- He is the third South Asian to receive the honor after Mother Theresa of India and Muhammad Yunus of Bangladesh.
The nation’s highest civilian honor, the medals are presented to individuals who have made “exemplary contributions to the prosperity, values, or security of the United States, world peace, or other significant societal, public or private endeavors,” according to a White House press release.
The 17 recipients chosen this year “demonstrate the power of possibilities and embody the soul of the nation – hard work, perseverance, and faith. They have overcome significant obstacles to achieve impressive accomplishments in the arts and sciences, dedicated their lives to advocating for the most vulnerable among us, and acted with bravery to drive change in their communities – and across the world – while blazing trails for generations to come,” added the press release.

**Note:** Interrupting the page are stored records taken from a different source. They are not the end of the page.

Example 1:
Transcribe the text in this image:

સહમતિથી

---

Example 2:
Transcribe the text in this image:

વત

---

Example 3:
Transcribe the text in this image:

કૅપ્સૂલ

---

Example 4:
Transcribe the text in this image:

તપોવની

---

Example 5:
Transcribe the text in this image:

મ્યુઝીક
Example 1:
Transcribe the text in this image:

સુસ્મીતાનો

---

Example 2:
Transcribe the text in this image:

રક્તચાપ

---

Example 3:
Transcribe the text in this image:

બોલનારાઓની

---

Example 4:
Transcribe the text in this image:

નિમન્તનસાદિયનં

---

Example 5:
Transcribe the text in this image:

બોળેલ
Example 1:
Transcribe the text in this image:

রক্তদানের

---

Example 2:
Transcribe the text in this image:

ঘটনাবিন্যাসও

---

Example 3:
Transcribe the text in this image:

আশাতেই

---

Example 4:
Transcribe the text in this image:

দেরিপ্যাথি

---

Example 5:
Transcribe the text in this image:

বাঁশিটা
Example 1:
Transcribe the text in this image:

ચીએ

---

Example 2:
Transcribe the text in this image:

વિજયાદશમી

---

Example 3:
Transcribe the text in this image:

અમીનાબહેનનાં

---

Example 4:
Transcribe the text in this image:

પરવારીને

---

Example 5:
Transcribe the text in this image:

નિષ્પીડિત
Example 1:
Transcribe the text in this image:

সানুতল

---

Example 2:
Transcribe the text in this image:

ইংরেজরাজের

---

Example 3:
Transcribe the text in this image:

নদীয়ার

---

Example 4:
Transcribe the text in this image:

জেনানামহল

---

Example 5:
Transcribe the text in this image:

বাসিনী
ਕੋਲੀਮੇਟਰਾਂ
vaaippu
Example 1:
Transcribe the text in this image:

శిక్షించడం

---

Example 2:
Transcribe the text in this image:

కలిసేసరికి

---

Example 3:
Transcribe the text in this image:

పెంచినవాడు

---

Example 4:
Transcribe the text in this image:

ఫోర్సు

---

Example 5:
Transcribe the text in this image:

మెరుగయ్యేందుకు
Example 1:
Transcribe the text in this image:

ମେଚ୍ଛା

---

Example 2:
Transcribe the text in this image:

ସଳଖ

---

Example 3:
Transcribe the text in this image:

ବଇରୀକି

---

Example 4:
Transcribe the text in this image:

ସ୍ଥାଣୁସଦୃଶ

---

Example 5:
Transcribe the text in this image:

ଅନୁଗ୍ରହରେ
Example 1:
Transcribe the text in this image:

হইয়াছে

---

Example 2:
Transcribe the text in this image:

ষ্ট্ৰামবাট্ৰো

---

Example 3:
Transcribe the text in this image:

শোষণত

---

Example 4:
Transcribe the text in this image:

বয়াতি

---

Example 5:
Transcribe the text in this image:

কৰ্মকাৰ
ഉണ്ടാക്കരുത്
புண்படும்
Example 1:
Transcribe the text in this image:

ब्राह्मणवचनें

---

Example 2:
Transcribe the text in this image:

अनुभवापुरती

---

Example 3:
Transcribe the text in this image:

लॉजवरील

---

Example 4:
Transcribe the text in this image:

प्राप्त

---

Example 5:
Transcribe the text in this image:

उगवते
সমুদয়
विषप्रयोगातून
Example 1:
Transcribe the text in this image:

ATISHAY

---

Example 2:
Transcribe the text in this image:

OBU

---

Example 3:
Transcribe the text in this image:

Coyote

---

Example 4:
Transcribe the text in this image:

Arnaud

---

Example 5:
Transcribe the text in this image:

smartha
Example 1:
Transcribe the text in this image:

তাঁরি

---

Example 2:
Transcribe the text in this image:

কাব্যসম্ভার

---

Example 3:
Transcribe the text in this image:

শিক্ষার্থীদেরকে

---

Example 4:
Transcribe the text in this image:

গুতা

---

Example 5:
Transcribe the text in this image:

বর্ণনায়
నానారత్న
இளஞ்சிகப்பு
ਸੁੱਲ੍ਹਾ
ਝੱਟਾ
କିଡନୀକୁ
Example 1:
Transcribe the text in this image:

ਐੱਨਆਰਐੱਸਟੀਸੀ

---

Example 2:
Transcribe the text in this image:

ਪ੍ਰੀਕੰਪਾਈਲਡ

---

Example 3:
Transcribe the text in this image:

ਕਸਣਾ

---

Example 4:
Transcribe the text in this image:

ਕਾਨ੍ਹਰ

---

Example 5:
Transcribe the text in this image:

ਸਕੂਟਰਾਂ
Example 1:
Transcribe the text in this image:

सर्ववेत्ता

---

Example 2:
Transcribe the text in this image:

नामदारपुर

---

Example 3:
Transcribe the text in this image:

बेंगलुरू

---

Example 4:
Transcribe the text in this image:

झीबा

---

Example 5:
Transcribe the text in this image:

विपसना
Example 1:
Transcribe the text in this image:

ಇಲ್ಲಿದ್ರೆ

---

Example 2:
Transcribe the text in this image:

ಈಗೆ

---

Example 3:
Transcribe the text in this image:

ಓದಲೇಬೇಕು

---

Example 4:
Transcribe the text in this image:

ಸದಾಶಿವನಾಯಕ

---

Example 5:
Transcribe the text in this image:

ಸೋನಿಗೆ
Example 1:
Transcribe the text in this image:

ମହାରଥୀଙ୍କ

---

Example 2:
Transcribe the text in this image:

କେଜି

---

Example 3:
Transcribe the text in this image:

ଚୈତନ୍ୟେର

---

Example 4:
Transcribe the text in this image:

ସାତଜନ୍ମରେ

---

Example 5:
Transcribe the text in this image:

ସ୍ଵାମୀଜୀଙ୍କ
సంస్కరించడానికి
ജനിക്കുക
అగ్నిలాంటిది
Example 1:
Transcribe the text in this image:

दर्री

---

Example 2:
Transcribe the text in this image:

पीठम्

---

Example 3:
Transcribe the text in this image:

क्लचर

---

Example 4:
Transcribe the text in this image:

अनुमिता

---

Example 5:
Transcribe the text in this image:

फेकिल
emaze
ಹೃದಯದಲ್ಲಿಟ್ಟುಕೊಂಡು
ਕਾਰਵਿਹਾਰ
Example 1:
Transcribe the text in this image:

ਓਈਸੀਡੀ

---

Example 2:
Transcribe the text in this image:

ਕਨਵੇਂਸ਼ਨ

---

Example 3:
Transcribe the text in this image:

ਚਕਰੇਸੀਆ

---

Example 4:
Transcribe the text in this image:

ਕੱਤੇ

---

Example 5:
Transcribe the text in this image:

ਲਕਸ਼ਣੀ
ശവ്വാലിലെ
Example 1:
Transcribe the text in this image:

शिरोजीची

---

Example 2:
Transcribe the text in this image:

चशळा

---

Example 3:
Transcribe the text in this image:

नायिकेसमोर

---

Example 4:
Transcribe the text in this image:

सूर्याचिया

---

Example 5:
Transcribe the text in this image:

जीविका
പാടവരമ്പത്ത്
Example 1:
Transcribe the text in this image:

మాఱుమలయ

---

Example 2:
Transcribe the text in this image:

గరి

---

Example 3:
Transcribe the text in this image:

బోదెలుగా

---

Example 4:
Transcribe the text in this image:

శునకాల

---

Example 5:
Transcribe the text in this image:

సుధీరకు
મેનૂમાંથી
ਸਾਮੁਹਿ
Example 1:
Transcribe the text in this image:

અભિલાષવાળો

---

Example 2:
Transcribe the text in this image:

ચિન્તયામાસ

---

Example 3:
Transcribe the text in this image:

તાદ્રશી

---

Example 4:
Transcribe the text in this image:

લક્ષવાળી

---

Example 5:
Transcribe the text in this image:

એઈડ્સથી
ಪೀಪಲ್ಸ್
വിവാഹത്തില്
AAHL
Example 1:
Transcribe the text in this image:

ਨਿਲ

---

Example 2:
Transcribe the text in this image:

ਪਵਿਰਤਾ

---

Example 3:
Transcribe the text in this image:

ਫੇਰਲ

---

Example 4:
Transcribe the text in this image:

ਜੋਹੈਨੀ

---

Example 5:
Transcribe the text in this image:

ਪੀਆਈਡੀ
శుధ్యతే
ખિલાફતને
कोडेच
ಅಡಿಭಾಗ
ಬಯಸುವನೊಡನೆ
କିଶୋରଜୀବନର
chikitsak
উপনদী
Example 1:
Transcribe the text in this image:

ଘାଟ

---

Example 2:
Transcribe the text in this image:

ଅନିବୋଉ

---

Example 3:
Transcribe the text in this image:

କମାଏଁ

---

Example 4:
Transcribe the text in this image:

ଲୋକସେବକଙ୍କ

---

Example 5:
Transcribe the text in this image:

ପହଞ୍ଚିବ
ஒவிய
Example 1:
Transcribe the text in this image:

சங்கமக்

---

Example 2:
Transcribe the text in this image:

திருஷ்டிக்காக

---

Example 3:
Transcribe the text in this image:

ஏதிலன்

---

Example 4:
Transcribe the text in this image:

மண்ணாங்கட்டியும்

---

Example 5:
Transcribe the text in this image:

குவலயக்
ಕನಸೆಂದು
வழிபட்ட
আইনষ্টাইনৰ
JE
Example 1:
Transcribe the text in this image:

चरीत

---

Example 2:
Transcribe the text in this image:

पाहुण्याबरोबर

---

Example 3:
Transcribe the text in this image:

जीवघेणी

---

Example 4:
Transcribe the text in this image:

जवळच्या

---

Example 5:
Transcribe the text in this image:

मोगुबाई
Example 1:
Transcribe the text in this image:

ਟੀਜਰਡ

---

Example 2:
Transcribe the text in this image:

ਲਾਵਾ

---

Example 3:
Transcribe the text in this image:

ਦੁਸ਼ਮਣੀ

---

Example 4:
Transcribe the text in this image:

Khan, 71, of Charlottesville, Virginia, made headlines in 2016 for criticizing former president Donald Trump during the Democratic National Convention in Philadelphia. He and his wife Ghazala Khan are the parents of Capt. Humayun Khan, who was slain in Iraq in 2004, after he ran toward a taxi cab that was approaching the soldiers under his command. The cab contained a bomb that exploded, killing Khan, while the other soldiers remained safe. He was posthumously awarded the Purple Heart and the Bronze Star.
Founder of the Constitution Literacy and National Unity Center, Khan, a Pakistani-born and Harvard-educated lawyer, is a prominent advocate for the rule of law and religious freedom and served on the United States Commission on International Religious Freedom under President Biden.
In 2017, he published the book “An American Family: A Memoir of Hope and Sacrifice,” in which he talks about his journey from Pakistan to the U.S. and his years in his adopted country. Khan and his wife immigrated to the U.S. in 1980, becoming American citizens six years later.
Last week, Khan, a member of the advisory council of South Asians for America (SAFA), joined representatives from several Asian American groups at the Arlington National Cemetery in Virginia, June 26, for the AAPI Salute to Service event honoring Asian Americans and Pacific Islanders veterans. The AAPI Salute to Service event included a ceremonial wreath-laying at the Tomb of the Unknown Soldier, followed by a walk of reflection to the burial plot of Capt. Humayun Khan.